Researchers at Oregon State University have been tracking Oregon's unexpected hypoxic zone since it first appeared in 2002. Last year's event was the worst so far; winds driving the upwelling were twice their usual strength. No one has found a "smoking gun" to connect the hypoxic zone to global warming. But the scientists note that changes in wind patterns driving the plankton blooms that lead to hypoxia are consistent with projected effects of warming. Meanwhile, a team led by John Barth, another Oregon State marine scientist, published a study last month showing that early-season upwelling in 2005 came a month late due to an unusual shift in the jet stream. The delay triggered a serious shortage of nutrients at that led to a dramatic drop in shellfish larvae and juveniles at their usual near-shore "nurseries."

These events show that rising global average temperatures are not the only concern when it comes to global warming's effect on coastal upwelling regions, adds Dr. Barth. "It's also more variance, more variability" in extreme events, he says. If 2005 was extreme in the delayed onset of upwelling, 2006 was extreme in the upwelling's intensity, he says.

But for the University of Miami's Bakun, the poster child for the joint effects overfishing and climate change sits off the Namibian coast. Increased upwelling and overfishing have turned a section of ocean off Luderitz, Namibia, from a habitat once rich in sardines to a malodorous region fit only for jellyfish and other undesirable "weed" species.

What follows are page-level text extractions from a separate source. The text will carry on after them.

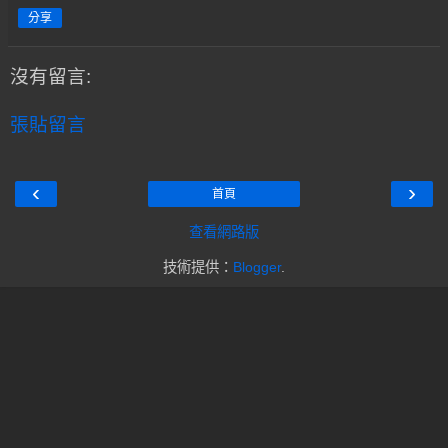
分享
沒有留言:
張貼留言
‹
›
首頁
查看網路版
技術提供：
Blogger
.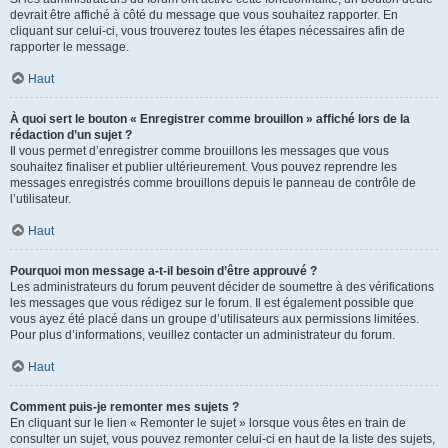
devrait être affiché à côté du message que vous souhaitez rapporter. En
cliquant sur celui-ci, vous trouverez toutes les étapes nécessaires afin de
rapporter le message.
Haut
À quoi sert le bouton « Enregistrer comme brouillon » affiché lors de la
rédaction d’un sujet ?
Il vous permet d’enregistrer comme brouillons les messages que vous
souhaitez finaliser et publier ultérieurement. Vous pouvez reprendre les
messages enregistrés comme brouillons depuis le panneau de contrôle de
l’utilisateur.
Haut
Pourquoi mon message a-t-il besoin d’être approuvé ?
Les administrateurs du forum peuvent décider de soumettre à des vérifications
les messages que vous rédigez sur le forum. Il est également possible que
vous ayez été placé dans un groupe d’utilisateurs aux permissions limitées.
Pour plus d’informations, veuillez contacter un administrateur du forum.
Haut
Comment puis-je remonter mes sujets ?
En cliquant sur le lien « Remonter le sujet » lorsque vous êtes en train de
consulter un sujet, vous pouvez remonter celui-ci en haut de la liste des sujets,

Global efforts to move to aquaculture as a path toward sustainable fisheries rely so far on large quantities of fish meal. This comes largely from anchovies off Peru. The region has shown a remarkable ability to reset itself and return to its fecund state as El Niños wax and wane, he observes. But global warming and complex processes unique to marine ecosystems could lead to a tipping point that could turn the region into another Namibia.

"These are complex systems," Bakun says. "And when you change their basic functions, they can run away from you in ways you don't expect."